Every year we delay, people die from conditions AI could have helped detect.
WHAT ACTUALLY CONCERNS ME…
I keep thinking about Jack and Josh.
They are 21. They will inherit the world we build (or fail to build) over the next decade.
I want them to inherit a world where AI helped us solve problems we could not solve alone: where a child in rural India has access to personalized education; where early disease detection is not a luxury good; where we beat the ticking clocks on climate, pandemics, food, and energy.
I do not want them to inherit a world where fear won.
That terrifies me more than any sci-fi scenario.
WHAT THIS MEANS FOR YOU
If you are an entrepreneur: Use AI to build what was previously impossible. Aim at solving billion-person problems.
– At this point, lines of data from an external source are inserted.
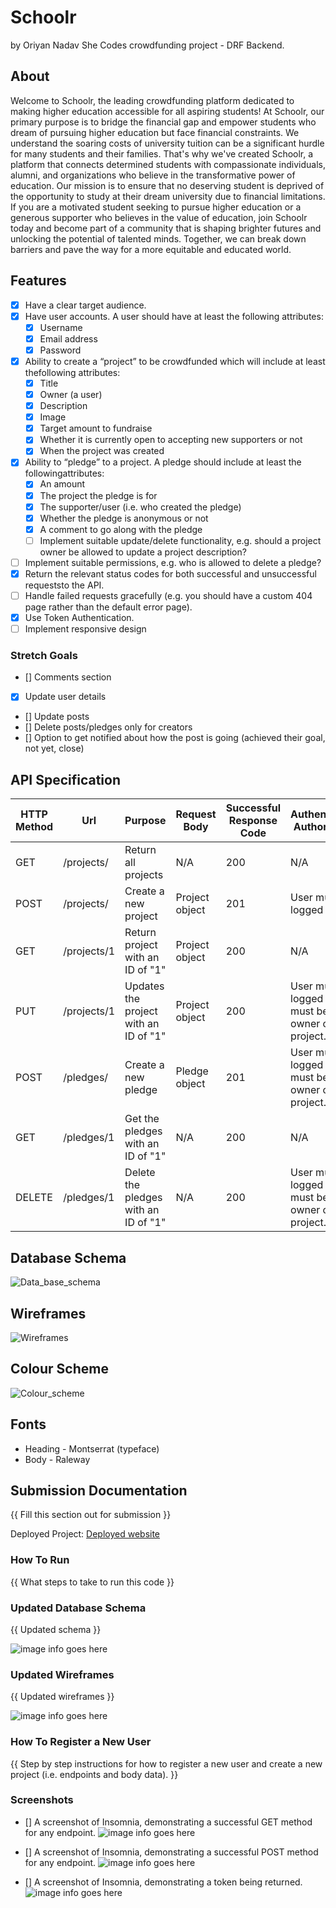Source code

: # Schoolr
by Oriyan Nadav
She Codes crowdfunding project - DRF Backend.

## About

Welcome to Schoolr, the leading crowdfunding platform dedicated to making higher education accessible for all aspiring students! At Schoolr, our primary purpose is to bridge the financial gap and empower students who dream of pursuing higher education but face financial constraints. We understand the soaring costs of university tuition can be a significant hurdle for many students and their families. That's why we've created Schoolr, a platform that connects determined students with compassionate individuals, alumni, and organizations who believe in the transformative power of education. Our mission is to ensure that no deserving student is deprived of the opportunity to study at their dream university due to financial limitations. If you are a motivated student seeking to pursue higher education or a generous supporter who believes in the value of education, join Schoolr today and become part of a community that is shaping brighter futures and unlocking the potential of talented minds. Together, we can break down barriers and pave the way for a more equitable and educated world.

## Features

* [x] Have a clear target audience.
* [x] Have user accounts. A user should have at least the following attributes:
    * [x] Username
    * [x] Email address
    * [x] Password
* [x] Ability to create a “project” to be crowdfunded which will include at least thefollowing attributes:
    * [x] Title
    * [x] Owner (a user)
    * [x] Description
    * [x] Image
    * [x] Target amount to fundraise
    * [x] Whether it is currently open to accepting new supporters or not
    * [x] When the project was created
* [x] Ability to “pledge” to a project. A pledge should include at least the followingattributes:
    * [x] An amount
    * [x] The project the pledge is for
    * [x] The supporter/user (i.e. who created the pledge)
    * [x] Whether the pledge is anonymous or not
    * [x] A comment to go along with the pledge
    * [ ] Implement suitable update/delete functionality, e.g. should a project owner be allowed to update a project description?
* [ ] Implement suitable permissions, e.g. who is allowed to delete a pledge?
* [x] Return the relevant status codes for both successful and unsuccessful requeststo the API.
* [ ] Handle failed requests gracefully (e.g. you should have a custom 404 page rather than the default error page).
* [x] Use Token Authentication.
* [ ] Implement responsive design

### Stretch Goals

* [] Comments section
* [x] Update user details
* [] Update posts
* [] Delete posts/pledges only for creators
* [] Option to get notified about how the post is going (achieved their goal, not yet, close)

## API Specification

| HTTP Method | Url | Purpose | Request Body | Successful Response Code | Authentication <br /> Authorization
| --- | ------- | ------ | ---- | -----| ----|
| GET | /projects/ | Return all projects | N/A | 200 | N/A |
| POST | /projects/ | Create a new project | Project object | 201 | User must be logged in. |
| GET | /projects/1 | Return project with an ID of "1" | Project object | 200 | N/A |
| PUT | /projects/1 | Updates the project with an ID of "1" | Project object | 200 | User must be logged in. User must be the owner of the project. | User must be logged in. User must be the owner of the project. |
| POST | /pledges/ | Create a new pledge | Pledge object | 201 | User must be logged in. User must be the owner of the project. |
| GET | /pledges/1 | Get the pledges with an ID of "1" | N/A | 200 | N/A |
| DELETE | /pledges/1 | Delete the pledges with an ID of "1" | N/A | 200 | User must be logged in. User must be the owner of the project. |

## Database Schema

![Data_base_schema](/screenshots/db_schema.png)

## Wireframes
![Wireframes](/screenshots/wireframe.png)

## Colour Scheme

![Colour_scheme](/screenshots/Color-Palette.png)

## Fonts

* Heading - Montserrat (typeface)
* Body - Raleway

## Submission Documentation
{{ Fill this section out for submission }}

Deployed Project: [Deployed website](http://linkhere.com/)

### How To Run
{{ What steps to take to run this code }}

### Updated Database Schema
{{ Updated schema }}

![image info goes here](./docs/image.png)

### Updated Wireframes
{{  Updated wireframes }}

![image info goes here](./docs/image.png)

### How To Register a New User
{{ Step by step instructions for how to register a new user and create a new project (i.e. endpoints and body data). }}

### Screenshots
* [] A screenshot of Insomnia, demonstrating a successful GET method for any endpoint.
![image info goes here](./docs/image.png)

* [] A screenshot of Insomnia, demonstrating a successful POST method for any endpoint.
![image info goes here](./docs/image.png)

* [] A screenshot of Insomnia, demonstrating a token being returned.
![image info goes here](./docs/image.png)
If you are an executive: Make AI fluency a core operating requirement, not a side project.
If you are an investor: The world’s biggest problems are still the world’s biggest business opportunities. Back builders solving real problems with real deadlines.
If you are a student: Do not let anyone shame you for being excited about this technology. Jack and Josh are right: the future needs optimists who build.
If you are a parent: Teach your kids to use AI as a co-pilot, not a crutch. The skill is not avoiding AI. The skill is asking better questions and solving harder problems with it.